Dina est une femme qui ne ressemble à aucune autre: rien ne lui fait peur, rien de l'empêche de jouir de la vie ou de l'instant présent, aucune bienséance ne peut représenter un obstacle et c'est ce qui la rend si troublante et insondable. Dina est à l'image de cette côte norvégienne battue par les vents et les froids polaires, réchauffée par le bref et intense été: une terre qui ne courbe pas l'échine et qui sans cesse renaît plus forte. Dina est libre à faire peur aux plus aguerris et lit la Bible comme personne (sauf le Diable?) ne l'a fait et toujours y trouve ce dont elle a besoin: sa spiritualité est un défi permanent aux traditions, sa recherche de l'amour frôle l'absolu, sa quête de soi une hallucinante interrogation.
La musique du violoncelle, grave mélopée, scande les émotions de Dina, anime les évènements, grands ou insignifiants, de Reisnes, âme de la maîtresse du domaine. Sur ses notes, Oline règne dans la cuisine, Benjamin (le fils de Dina et Jacob) grandit et apprend la frustration, Stine, nounou lapone aux gestes tendres et précis, évolue silencieuse et fière, Tomas, l'amant occasionnel, se morfond de désir inassouvi, tandis que Niels fait disparaître des chiffres, c'est à dire de l'argent, et Léo va et vient au gré des escales des bateaux.

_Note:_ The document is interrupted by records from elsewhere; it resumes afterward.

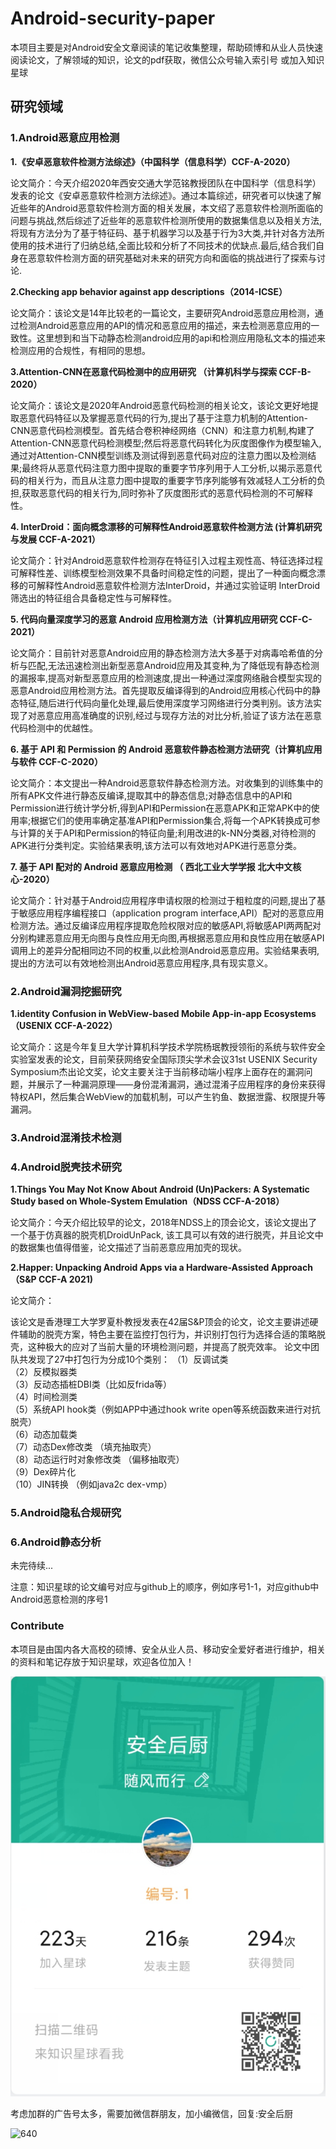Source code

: # Android-security-paper
本项目主要是对Android安全文章阅读的笔记收集整理，帮助硕博和从业人员快速阅读论文，了解领域的知识，论文的pdf获取，微信公众号输入索引号 或加入知识星球

## 研究领域

### 1.Android恶意应用检测

**1.《安卓恶意软件检测方法综述》（中国科学（信息科学）CCF-A-2020）**

论文简介：今天介绍2020年西安交通大学范铭教授团队在中国科学（信息科学）发表的论文《安卓恶意软件检测方法综述》。通过本篇综述，研究者可以快速了解近些年的Android恶意软件检测方面的相关发展，本文绍了恶意软件检测所面临的问题与挑战,然后综述了近些年的恶意软件检测所使用的数据集信息以及相关方法,将现有方法分为了基于特征码、基于机器学习以及基于行为3大类,并针对各方法所使用的技术进行了归纳总结,全面比较和分析了不同技术的优缺点.最后,结合我们自身在恶意软件检测方面的研究基础对未来的研究方向和面临的挑战进行了探索与讨论.

**2.Checking app behavior against app descriptions（2014-ICSE）**

论文简介：该论文是14年比较老的一篇论文，主要研究Android恶意应用检测，通过检测Android恶意应用的API的情况和恶意应用的描述，来去检测恶意应用的一致性。这里想到和当下动静态检测android应用的api和检测应用隐私文本的描述来检测应用的合规性，有相同的思想。

**3.Attention-CNN在恶意代码检测中的应用研究 （计算机科学与探索 CCF-B-2020）**

论文简介：该论文是2020年Android恶意代码检测的相关论文，该论文更好地提取恶意代码特征以及掌握恶意代码的行为,提出了基于注意力机制的Attention-CNN恶意代码检测模型。首先结合卷积神经网络（CNN）和注意力机制,构建了Attention-CNN恶意代码检测模型;然后将恶意代码转化为灰度图像作为模型输入,通过对Attention-CNN模型训练及测试得到恶意代码对应的注意力图以及检测结果;最终将从恶意代码注意力图中提取的重要字节序列用于人工分析,以揭示恶意代码的相关行为，而且从注意力图中提取的重要字节序列能够有效减轻人工分析的负担,获取恶意代码的相关行为,同时弥补了灰度图形式的恶意代码检测的不可解释性。

**4. InterDroid：面向概念漂移的可解释性Android恶意软件检测方法 (计算机研究与发展 CCF-A-2021）**

论文简介：针对Android恶意软件检测存在特征引入过程主观性高、特征选择过程可解释性差、训练模型检测效果不具备时间稳定性的问题，提出了一种面向概念漂移的可解释性Android恶意软件检测方法InterDroid，并通过实验证明 InterDroid筛选出的特征组合具备稳定性与可解释性。

**5. 代码向量深度学习的恶意 Android 应用检测方法（计算机应用研究 CCF-C-2021）**

论文简介：目前针对恶意Android应用的静态检测方法大多基于对病毒哈希值的分析与匹配,无法迅速检测出新型恶意Android应用及其变种,为了降低现有静态检测的漏报率,提高对新型恶意应用的检测速度,提出一种通过深度网络融合模型实现的恶意Android应用检测方法。首先提取反编译得到的Android应用核心代码中的静态特征,随后进行代码向量化处理,最后使用深度学习网络进行分类判别。该方法实现了对恶意应用高准确度的识别,经过与现存方法的对比分析,验证了该方法在恶意代码检测中的优越性。

**6. 基于 API 和 Permission 的 Android 恶意软件静态检测方法研究（计算机应用与软件 CCF-C-2020）**

论文简介：本文提出一种Android恶意软件静态检测方法。对收集到的训练集中的所有APK文件进行静态反编译,提取其中的静态信息;对静态信息中的API和Permission进行统计学分析,得到API和Permission在恶意APK和正常APK中的使用率;根据它们的使用率确定基准API和Permission集合,将每一个APK转换成可参与计算的关于API和Permission的特征向量;利用改进的k-NN分类器,对待检测的APK进行分类判定。实验结果表明,该方法可以有效地对APK进行恶意分类。

**7. 基于 API 配对的 Android 恶意应用检测 （ 西北工业大学学报   北大中文核心-2020）**

论文简介：针对基于Android应用程序申请权限的检测过于粗粒度的问题,提出了基于敏感应用程序编程接口（application program interface,API）配对的恶意应用检测方法。通过反编译应用程序提取危险权限对应的敏感API,将敏感API两两配对分别构建恶意应用无向图与良性应用无向图,再根据恶意应用和良性应用在敏感API调用上的差异分配相同边不同的权重,以此检测Android恶意应用。实验结果表明,提出的方法可以有效地检测出Android恶意应用程序,具有现实意义。

### 2.Android漏洞挖掘研究

**1.identity Confusion in WebView-based Mobile App-in-app Ecosystems（USENIX CCF-A-2022）**

论文简介：这是今年复旦大学计算机科学技术学院杨珉教授领衔的系统与软件安全实验室发表的论文，目前荣获网络安全国际顶尖学术会议31st USENIX Security Symposium杰出论文奖，论文主要关注于当前移动端小程序上面存在的漏洞问题，并展示了一种漏洞原理——身份混淆漏洞，通过混淆子应用程序的身份来获得特权API，然后集合WebView的加载机制，可以产生钓鱼、数据泄露、权限提升等漏洞。

### 3.Android混淆技术检测

### 4.Android脱壳技术研究

**1.Things You May Not Know About Android (Un)Packers: A Systematic Study based on Whole-System Emulation（NDSS CCF-A-2018）**

论文简介：今天介绍比较早的论文，2018年NDSS上的顶会论文，该论文提出了一个基于仿真器的脱壳机DroidUnPack, 该工具可以有效的进行脱壳，并且论文中的数据集也值得借鉴，论文描述了当前恶意应用加壳的现状。

**2.Happer: Unpacking Android Apps via a Hardware-Assisted Approach（S&P CCF-A 2021)**

论文简介：

该论文是香港理工大学罗夏朴教授发表在42届S&P顶会的论文，论文主要讲述硬件辅助的脱壳方案，特色主要在监控打包行为，并识别打包行为选择合适的策略脱壳，这种极大的应对了当前大量的环境检测问题，并提高了脱壳效率。
论文中团队共发现了27中打包行为分成10个类别：
（1）反调试类
<br>
（2）反模拟器类
<br>
（3）反动态插桩DBI类（比如反frida等）
<br>
（4）时间检测类
<br>
（5）系统API hook类（例如APP中通过hook write open等系统函数来进行对抗脱壳）
<br>
（6）动态加载类
<br>
（7）动态Dex修改类 （填充抽取壳）
<br>
（8）动态运行时对象修改类 （偏移抽取壳）
<br>
（9）Dex碎片化
<br>
（10）JIN转换 （例如java2c dex-vmp）

### 5.Android隐私合规研究

### 6.Android静态分析


未完待续...

注意：知识星球的论文编号对应与github上的顺序，例如序号1-1，对应github中Android恶意检测的序号1

### Contribute

本项目是由国内各大高校的硕博、安全从业人员、移动安全爱好者进行维护，相关的资料和笔记存放于知识星球，欢迎各位加入！

![image-20220902160158837](image/1.png)

考虑加群的广告号太多，需要加微信群朋友，加小编微信，回复:安全后厨

![640](https://tva3.sinaimg.cn/wap360/006jP03Oly1h7zufjtez2j30tu14fjur.jpg)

Le lecteur ne reste pas indifférent au fabuleux personnage de Dina: qu'elle agace ou qu'elle fascine, elle est émouvante par son immense douleur, celle de la perte de sa mère, celle d'une faute inexpiable, celle du désespoir de ne pas être justement aimée. Sa carapace n'est qu'un leurre: Dina est une femme d'une infinie sensibilité lorsqu'on lit ses monologues en italique "Je suis Dina...." , miroir dévoilant la face cachée d'une femme à l'apparence échevelée qui cependant perçoit les pensées intimes d'autrui. Ces strophes en italique, oui strophes et non passages car c'est là que réside la puissance poétique du personnage, sont les chants de l'épopée de Dina, digne des plus belles sagas nordiques!

Au final, il n'est pas question de juger Dina ni de la cataloguer ni de rire de sa langue frustre, langue de celle qui refusa l'éducation traditionnelle d'une jeune fille de bonne famille, langue qui s'efface dans ses monologues....on la comprend, on ne peut la détester, seulement ensuite le choix intime du lecteur peut opérer.